* HP Proliant Servers + intel_idle = NMI on MWAIT instructions
@ 2015-01-26 12:45 Rafael David Tinoco
0 siblings, 0 replies; only message in thread
From: Rafael David Tinoco @ 2015-01-26 12:45 UTC (permalink / raw)
To: Len Brown; +Cc: linux-acpi, linux-pm
Len and others,
Over the past few months I've been given several core dumps related to
NMIs occurring in HP Proliant DL360 and DL380 servers and kernels 3.11
and 3.13. I'd like to share what I'm seeing and to ask feedback
regarding this.

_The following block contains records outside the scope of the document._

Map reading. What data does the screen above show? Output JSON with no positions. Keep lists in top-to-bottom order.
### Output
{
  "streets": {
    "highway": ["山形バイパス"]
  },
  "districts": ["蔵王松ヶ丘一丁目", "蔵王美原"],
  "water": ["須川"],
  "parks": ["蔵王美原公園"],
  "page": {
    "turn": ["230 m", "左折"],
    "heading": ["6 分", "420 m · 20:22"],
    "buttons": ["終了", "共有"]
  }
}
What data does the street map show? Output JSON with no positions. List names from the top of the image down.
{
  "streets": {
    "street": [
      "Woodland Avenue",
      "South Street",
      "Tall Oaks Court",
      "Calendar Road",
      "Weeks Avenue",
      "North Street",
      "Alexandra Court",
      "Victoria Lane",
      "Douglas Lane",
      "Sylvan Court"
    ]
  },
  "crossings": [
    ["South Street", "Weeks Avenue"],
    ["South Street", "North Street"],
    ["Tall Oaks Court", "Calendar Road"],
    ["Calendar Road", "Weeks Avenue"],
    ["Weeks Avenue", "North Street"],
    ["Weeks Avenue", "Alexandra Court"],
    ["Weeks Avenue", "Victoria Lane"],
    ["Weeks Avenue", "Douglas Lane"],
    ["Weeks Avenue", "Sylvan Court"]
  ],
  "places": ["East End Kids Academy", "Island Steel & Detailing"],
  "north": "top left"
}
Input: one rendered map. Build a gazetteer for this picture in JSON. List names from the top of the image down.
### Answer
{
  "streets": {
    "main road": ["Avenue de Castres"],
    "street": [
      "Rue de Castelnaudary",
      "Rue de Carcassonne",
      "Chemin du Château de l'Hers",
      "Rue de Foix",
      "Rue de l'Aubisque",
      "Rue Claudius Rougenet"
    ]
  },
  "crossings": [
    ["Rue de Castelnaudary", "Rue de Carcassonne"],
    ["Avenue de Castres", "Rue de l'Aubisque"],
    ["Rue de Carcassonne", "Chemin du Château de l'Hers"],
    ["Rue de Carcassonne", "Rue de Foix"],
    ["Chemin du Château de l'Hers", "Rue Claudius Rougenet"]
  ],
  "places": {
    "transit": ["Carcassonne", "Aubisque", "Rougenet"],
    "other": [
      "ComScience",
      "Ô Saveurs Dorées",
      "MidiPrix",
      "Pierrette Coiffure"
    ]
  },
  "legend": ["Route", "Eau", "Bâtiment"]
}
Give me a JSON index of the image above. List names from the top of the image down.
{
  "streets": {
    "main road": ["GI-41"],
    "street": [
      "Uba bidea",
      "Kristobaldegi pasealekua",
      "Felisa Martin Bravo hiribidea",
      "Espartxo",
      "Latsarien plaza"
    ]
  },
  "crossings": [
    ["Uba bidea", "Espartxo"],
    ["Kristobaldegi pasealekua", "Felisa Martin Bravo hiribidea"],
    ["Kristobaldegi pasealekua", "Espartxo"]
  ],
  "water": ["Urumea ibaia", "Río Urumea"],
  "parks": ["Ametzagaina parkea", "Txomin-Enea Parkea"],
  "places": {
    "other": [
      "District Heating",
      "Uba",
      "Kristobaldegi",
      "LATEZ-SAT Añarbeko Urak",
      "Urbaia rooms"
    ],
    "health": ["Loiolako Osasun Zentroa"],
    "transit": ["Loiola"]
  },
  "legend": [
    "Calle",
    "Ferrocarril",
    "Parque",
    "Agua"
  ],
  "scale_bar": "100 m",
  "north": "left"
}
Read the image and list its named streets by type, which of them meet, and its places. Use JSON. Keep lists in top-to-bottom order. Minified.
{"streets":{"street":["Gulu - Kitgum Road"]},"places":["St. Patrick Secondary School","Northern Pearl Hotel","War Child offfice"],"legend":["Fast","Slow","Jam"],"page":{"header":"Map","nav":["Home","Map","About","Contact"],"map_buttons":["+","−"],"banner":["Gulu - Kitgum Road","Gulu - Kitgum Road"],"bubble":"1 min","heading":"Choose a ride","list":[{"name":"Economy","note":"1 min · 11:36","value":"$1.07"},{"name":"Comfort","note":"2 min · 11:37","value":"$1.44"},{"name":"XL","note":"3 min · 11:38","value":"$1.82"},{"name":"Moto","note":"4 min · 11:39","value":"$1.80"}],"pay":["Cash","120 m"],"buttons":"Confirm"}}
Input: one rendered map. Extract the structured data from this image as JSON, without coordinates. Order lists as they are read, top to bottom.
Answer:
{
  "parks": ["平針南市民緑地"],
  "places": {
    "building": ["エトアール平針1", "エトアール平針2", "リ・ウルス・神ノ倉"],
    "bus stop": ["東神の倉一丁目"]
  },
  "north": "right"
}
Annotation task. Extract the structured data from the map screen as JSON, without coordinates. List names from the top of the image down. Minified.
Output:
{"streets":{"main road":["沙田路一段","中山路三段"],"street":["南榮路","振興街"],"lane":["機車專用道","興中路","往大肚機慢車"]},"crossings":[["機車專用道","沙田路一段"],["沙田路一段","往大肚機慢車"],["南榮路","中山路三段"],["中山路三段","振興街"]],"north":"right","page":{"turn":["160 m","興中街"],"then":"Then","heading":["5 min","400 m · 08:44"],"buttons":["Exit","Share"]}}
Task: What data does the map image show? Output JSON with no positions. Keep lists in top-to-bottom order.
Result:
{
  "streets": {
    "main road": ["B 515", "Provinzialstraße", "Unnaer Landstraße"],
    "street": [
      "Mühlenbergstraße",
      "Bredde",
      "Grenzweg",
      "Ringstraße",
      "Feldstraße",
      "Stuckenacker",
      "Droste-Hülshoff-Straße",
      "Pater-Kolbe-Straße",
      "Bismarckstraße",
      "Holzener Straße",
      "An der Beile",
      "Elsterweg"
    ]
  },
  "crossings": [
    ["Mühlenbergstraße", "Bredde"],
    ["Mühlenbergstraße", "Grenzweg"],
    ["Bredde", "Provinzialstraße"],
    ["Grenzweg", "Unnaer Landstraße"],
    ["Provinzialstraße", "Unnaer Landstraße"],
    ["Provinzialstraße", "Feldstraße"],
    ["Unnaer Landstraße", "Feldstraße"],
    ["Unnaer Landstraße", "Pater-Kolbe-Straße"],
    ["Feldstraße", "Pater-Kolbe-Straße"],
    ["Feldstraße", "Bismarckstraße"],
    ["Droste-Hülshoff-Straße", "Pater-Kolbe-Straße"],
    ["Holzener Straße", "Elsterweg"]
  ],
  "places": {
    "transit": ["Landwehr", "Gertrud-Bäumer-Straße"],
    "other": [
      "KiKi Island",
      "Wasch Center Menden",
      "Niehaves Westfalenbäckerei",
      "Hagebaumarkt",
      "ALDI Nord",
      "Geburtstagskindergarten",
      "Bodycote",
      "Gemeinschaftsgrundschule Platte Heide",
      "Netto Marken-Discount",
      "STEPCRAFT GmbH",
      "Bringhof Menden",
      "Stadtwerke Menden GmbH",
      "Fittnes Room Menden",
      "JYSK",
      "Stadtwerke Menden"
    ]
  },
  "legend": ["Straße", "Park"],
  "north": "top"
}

It looks like HP Proliant servers are deeply based in
ACPI C-states table for their power management and, with intel_idle
ignoring those tables, they can't proper handle MWAIT instructions
generated from intel_idle (if I'm interpreting this correctly).
One of the stack traces (3.11.0-19):
crash> bt
PID: 0 TASK: ffffffff81c14440 CPU: 0 COMMAND: "swapper/0"
#0 [ffff880fffa07c40] machine_kexec at ffffffff8104b391
#1 [ffff880fffa07cb0] crash_kexec at ffffffff810d5fb8
#2 [ffff880fffa07d80] panic at ffffffff81730335
#3 [ffff880fffa07e00] hpwdt_pretimeout at ffffffffa00988b5 [hpwdt]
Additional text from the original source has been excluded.